28. The method of any one of claims 1 to 27 wherein the water has a temperature from 5°C
to 25°C.
29. The method of any one of claims 1 to 28 wherein the slurry has a density of 1.1 g/cc to 1.7 g/cc.
30. The method of any one of claims 1 to 28 wherein the slurry has a density of 1.3 g/cc to 1.65 g/cc.
31. The method of any one of claims 1 to 28 wherein the slurry has a density of 1.4 g/cc to 1.5 g/cc.
32. The method of any one of claims 1 to 31 wherein the emulsion has a solvent to bitumen ratio of 1.5:1 by weight to 3:1 by weight.
33. The method of any one of claims 1 to 31 wherein the emulsion has a solvent to bitumen ratio of 1.5:1 by weight to 2.5:1 by weight.
34. The method of any one of claims 1 to 31 wherein the emulsion has a solvent to bitumen ratio of 2:1 by weight.
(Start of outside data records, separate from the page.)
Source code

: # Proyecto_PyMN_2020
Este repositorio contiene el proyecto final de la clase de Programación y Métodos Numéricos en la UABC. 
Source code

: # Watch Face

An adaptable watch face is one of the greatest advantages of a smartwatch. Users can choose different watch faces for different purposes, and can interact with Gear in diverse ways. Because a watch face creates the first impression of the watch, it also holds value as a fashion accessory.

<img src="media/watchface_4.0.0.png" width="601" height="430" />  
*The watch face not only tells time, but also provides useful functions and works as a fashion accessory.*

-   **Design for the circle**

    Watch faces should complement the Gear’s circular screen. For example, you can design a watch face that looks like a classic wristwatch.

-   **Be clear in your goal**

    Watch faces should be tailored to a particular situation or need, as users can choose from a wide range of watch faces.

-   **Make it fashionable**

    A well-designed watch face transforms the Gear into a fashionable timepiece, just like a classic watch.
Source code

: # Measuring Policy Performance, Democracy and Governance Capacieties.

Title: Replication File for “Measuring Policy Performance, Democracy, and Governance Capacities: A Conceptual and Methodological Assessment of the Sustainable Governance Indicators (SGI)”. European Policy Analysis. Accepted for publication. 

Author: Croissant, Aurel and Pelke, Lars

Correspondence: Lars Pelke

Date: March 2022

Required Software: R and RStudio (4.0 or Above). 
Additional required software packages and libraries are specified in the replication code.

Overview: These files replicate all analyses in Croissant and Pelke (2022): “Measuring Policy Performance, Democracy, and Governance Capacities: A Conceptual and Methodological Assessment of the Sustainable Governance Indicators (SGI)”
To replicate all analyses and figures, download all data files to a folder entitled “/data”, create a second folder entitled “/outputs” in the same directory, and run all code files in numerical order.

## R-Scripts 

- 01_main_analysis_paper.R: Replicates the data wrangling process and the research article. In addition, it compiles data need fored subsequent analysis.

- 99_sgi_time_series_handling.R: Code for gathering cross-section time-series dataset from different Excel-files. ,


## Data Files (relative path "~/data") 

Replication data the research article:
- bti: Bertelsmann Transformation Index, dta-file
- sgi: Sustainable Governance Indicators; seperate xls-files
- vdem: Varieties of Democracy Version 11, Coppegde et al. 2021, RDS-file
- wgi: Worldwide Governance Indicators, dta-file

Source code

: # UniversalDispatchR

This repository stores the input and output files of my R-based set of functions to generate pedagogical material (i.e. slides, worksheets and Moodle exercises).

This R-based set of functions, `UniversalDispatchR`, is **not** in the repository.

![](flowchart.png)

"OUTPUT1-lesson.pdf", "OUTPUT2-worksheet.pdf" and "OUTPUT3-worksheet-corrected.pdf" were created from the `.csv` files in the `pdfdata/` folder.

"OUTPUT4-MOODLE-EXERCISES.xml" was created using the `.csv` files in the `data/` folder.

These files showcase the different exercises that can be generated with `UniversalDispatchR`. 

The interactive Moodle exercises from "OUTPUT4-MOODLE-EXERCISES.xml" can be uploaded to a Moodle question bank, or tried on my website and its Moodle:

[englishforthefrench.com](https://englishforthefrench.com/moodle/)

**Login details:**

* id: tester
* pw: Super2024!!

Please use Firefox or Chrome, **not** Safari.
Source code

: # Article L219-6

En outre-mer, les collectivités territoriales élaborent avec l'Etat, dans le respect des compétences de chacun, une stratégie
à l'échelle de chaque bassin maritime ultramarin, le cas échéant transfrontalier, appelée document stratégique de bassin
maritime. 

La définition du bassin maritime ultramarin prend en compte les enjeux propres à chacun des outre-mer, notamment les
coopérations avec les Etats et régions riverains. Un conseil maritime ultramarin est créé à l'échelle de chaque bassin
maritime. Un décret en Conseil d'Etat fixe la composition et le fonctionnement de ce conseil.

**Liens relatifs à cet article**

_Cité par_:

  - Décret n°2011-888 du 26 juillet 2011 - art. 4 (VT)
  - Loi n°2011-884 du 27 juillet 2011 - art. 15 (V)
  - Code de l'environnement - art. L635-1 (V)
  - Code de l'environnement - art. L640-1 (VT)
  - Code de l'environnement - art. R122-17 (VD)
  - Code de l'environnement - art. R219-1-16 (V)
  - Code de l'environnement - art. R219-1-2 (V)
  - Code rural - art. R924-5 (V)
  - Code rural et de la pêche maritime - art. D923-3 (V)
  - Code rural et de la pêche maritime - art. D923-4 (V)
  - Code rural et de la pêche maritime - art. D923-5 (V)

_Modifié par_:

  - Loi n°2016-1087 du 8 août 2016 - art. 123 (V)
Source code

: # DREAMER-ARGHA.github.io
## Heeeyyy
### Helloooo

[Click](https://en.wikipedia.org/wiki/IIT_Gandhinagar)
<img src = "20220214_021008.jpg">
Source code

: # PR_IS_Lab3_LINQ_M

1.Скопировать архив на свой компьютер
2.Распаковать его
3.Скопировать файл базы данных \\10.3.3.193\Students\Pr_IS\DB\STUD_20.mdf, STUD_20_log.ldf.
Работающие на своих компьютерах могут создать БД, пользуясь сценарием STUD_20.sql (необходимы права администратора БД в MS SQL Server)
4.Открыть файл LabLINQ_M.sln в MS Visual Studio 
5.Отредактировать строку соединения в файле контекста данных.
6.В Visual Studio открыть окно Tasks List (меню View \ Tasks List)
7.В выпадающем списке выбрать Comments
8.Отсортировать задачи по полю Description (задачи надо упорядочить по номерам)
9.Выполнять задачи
35. The method of any one of claims 1 to 34 wherein the agitating has a duration of at least two minutes.
36. The method of claim 12 wherein the primary separation facility is a primary separation vessel.
37. The method of claim 36 wherein the primary separation vessel has a pressure rating greater than the vapour pressure of the hydrocarbon solvent at a maximum operating temperature.
38. The method of claim 36 or 37 wherein the primary separation vessel has a vapour recovery unit.
39. The method of any one of claims 36 to 38 wherein the primary separation vessel has a volume that provides a minimum emulsion residence time of four minutes.
40. The method of claim 12 wherein the primary separation facility is a hydrocyclone facility.